Before you write out the listing, remove the pictures; everything else stays exactly as it is.

## [DATA]
=== Begin Enclosure ===

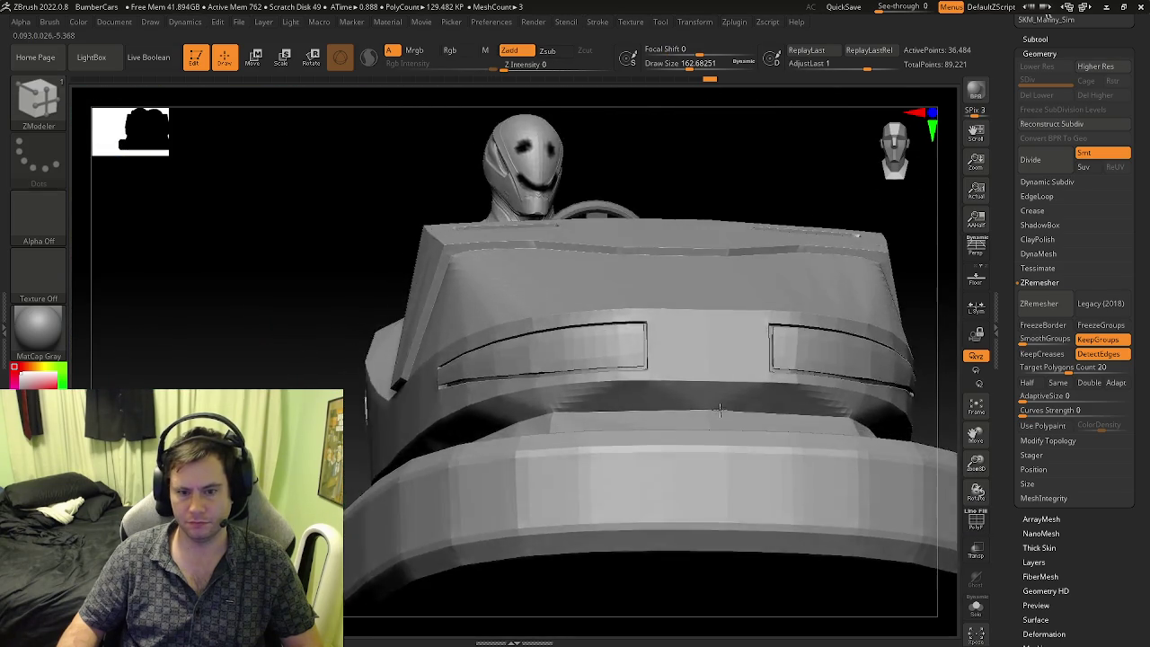
key("ctrl+shift+z")
key("ctrl+shift+z")
key("ctrl+shift+z")
key("ctrl+shift+z")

=== End Enclosure ===

## [COMPLETED EXERCISE]
key("ctrl+shift+z")
key("ctrl+shift+z")
key("ctrl+shift+z")
key("ctrl+shift+z")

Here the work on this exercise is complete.